Collected data
= = = = =

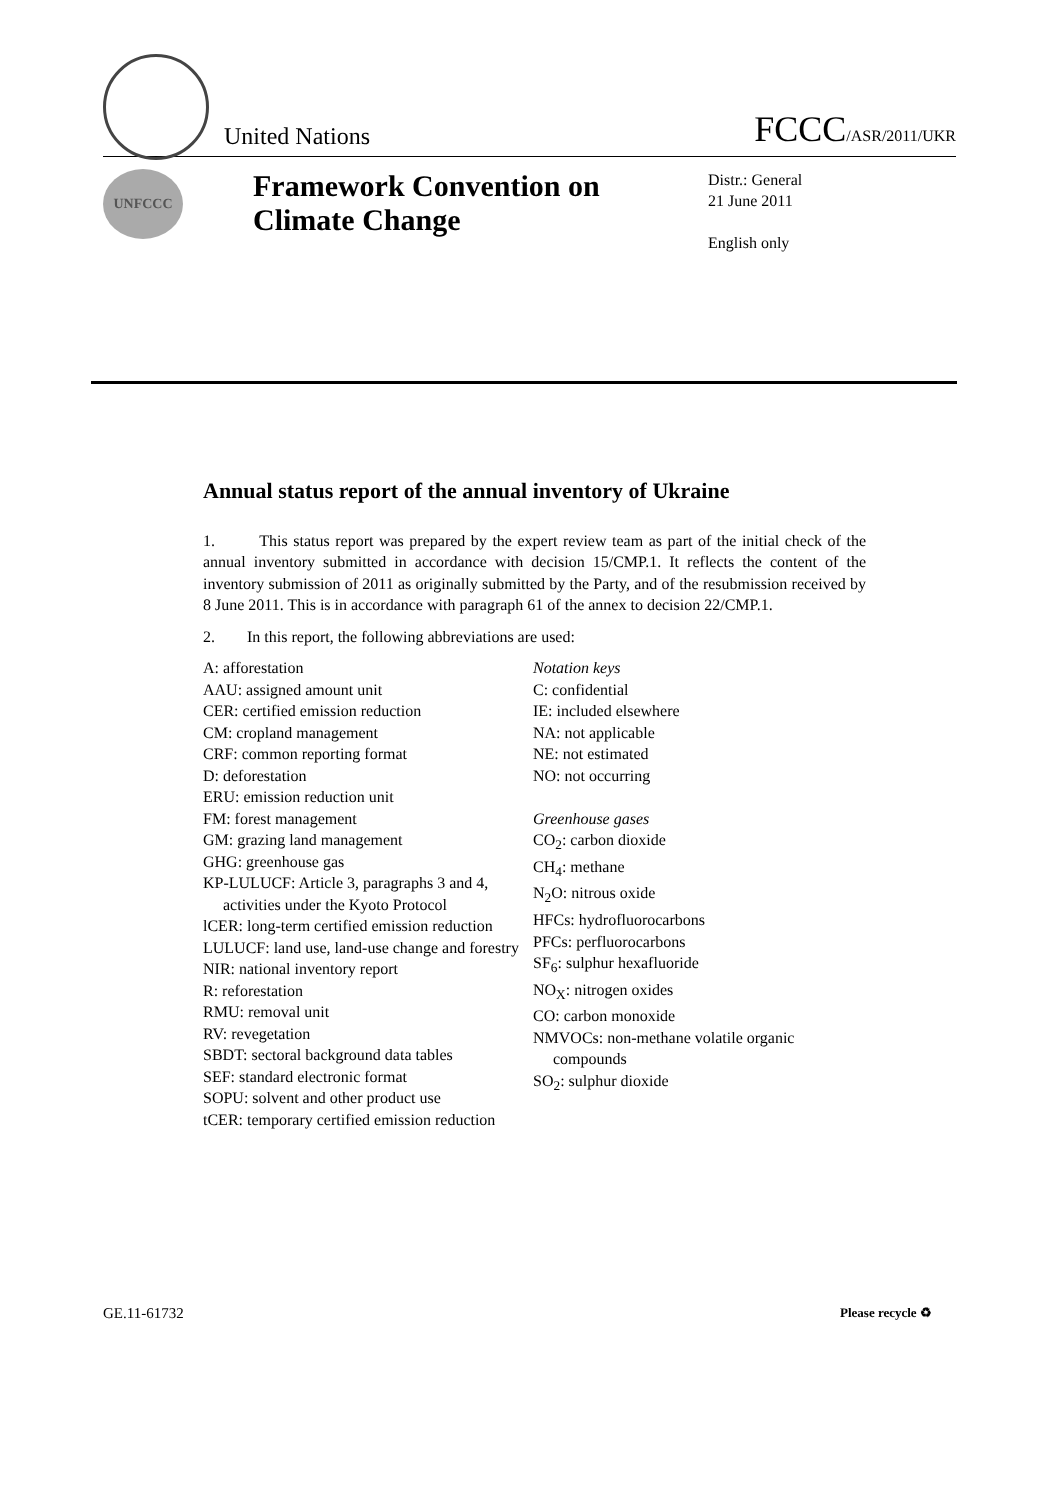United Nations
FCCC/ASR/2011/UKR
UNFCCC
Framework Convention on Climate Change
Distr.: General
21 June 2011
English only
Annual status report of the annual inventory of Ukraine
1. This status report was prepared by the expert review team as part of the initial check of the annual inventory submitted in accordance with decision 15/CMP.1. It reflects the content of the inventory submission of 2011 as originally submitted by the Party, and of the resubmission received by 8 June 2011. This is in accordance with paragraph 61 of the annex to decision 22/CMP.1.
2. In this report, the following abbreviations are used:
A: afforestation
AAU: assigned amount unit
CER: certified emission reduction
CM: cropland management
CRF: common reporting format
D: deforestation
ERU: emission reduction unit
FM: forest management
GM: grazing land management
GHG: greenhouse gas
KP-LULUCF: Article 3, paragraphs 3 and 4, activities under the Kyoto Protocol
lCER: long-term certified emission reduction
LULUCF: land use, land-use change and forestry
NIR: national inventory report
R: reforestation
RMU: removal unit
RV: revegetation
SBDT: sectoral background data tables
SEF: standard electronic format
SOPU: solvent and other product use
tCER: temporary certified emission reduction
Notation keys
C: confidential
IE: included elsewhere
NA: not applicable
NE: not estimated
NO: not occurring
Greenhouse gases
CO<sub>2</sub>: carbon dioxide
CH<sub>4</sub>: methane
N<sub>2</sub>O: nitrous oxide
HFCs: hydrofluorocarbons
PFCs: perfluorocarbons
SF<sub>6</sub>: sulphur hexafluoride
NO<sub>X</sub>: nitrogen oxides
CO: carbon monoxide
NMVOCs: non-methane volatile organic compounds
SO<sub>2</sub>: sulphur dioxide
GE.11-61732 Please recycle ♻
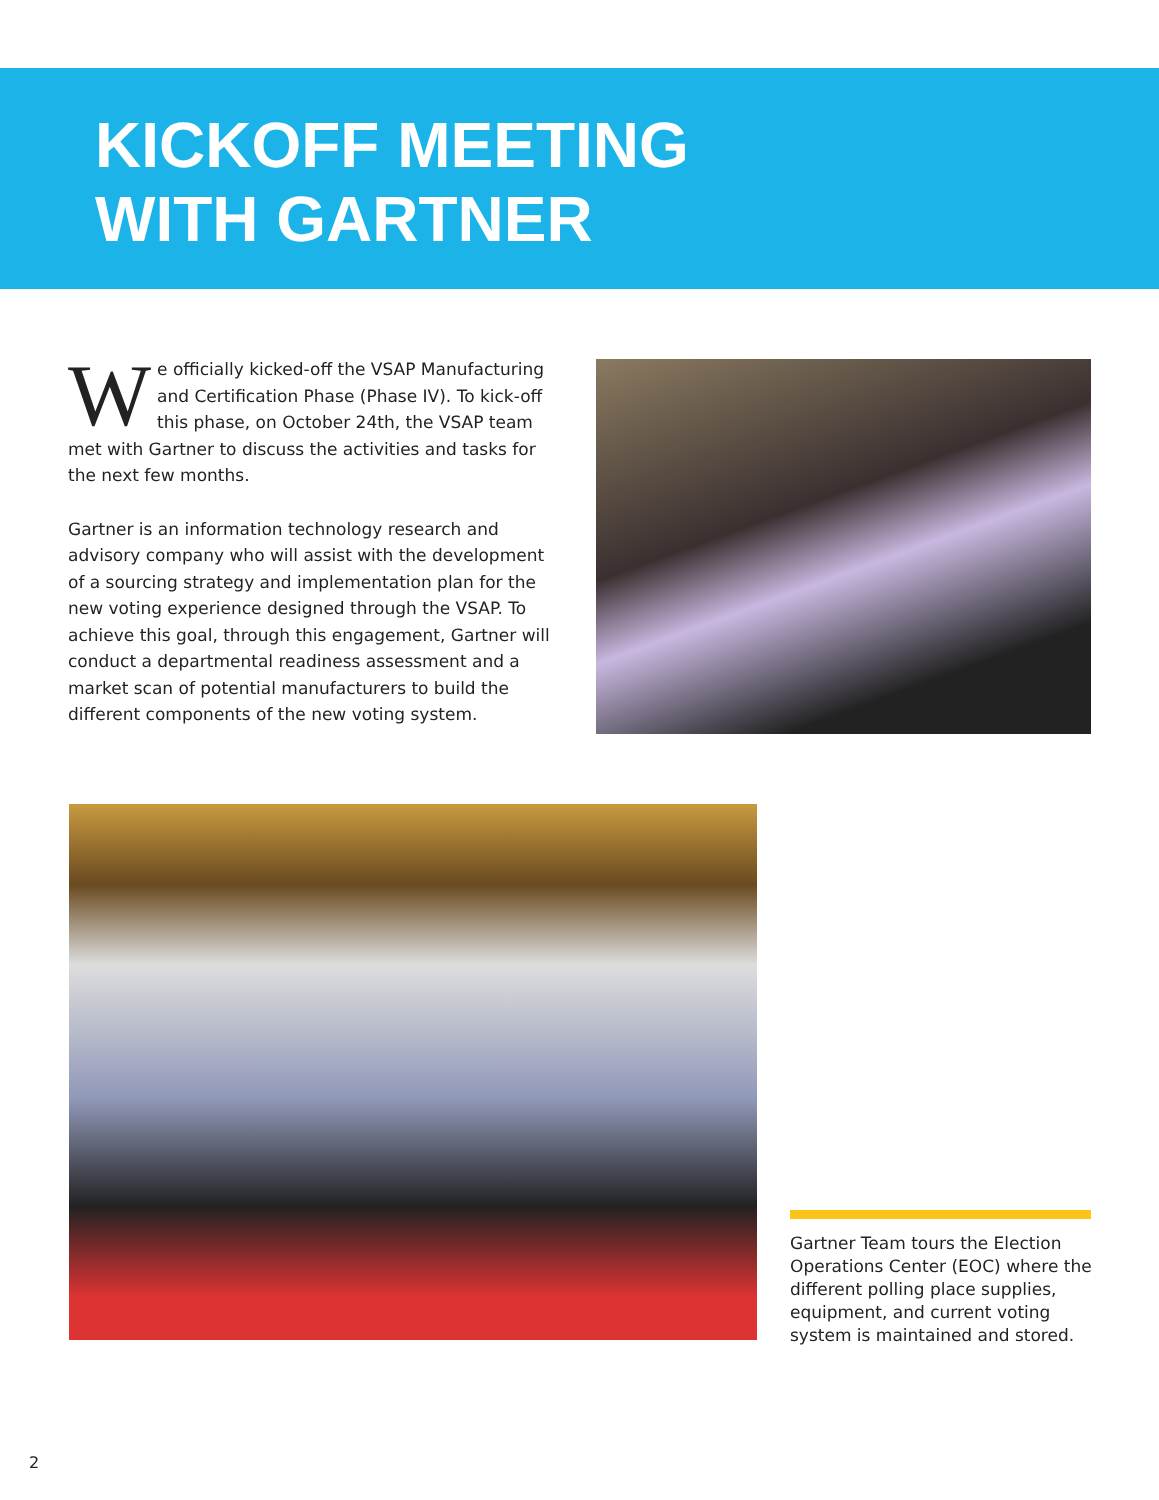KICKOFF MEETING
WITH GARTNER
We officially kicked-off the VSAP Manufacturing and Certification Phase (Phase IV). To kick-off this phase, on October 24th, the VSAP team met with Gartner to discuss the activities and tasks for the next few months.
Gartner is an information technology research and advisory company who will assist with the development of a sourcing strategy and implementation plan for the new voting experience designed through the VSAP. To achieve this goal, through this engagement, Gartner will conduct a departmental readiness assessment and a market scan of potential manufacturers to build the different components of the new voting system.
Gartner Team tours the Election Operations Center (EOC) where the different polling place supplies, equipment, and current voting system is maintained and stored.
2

= = = = =

◆ **ACTIVITY**: Look above for the line with "21 June 2011"; retype exactly that line, every line after it up to the line with "CH<sub>4</sub>: methane", and that line too, nothing else.

◆ **YOUR RESPONSE**:
21 June 2011
English only
Annual status report of the annual inventory of Ukraine
1. This status report was prepared by the expert review team as part of the initial check of the annual inventory submitted in accordance with decision 15/CMP.1. It reflects the content of the inventory submission of 2011 as originally submitted by the Party, and of the resubmission received by 8 June 2011. This is in accordance with paragraph 61 of the annex to decision 22/CMP.1.
2. In this report, the following abbreviations are used:
A: afforestation
AAU: assigned amount unit
CER: certified emission reduction
CM: cropland management
CRF: common reporting format
D: deforestation
ERU: emission reduction unit
FM: forest management
GM: grazing land management
GHG: greenhouse gas
KP-LULUCF: Article 3, paragraphs 3 and 4, activities under the Kyoto Protocol
lCER: long-term certified emission reduction
LULUCF: land use, land-use change and forestry
NIR: national inventory report
R: reforestation
RMU: removal unit
RV: revegetation
SBDT: sectoral background data tables
SEF: standard electronic format
SOPU: solvent and other product use
tCER: temporary certified emission reduction
Notation keys
C: confidential
IE: included elsewhere
NA: not applicable
NE: not estimated
NO: not occurring
Greenhouse gases
CO<sub>2</sub>: carbon dioxide
CH<sub>4</sub>: methane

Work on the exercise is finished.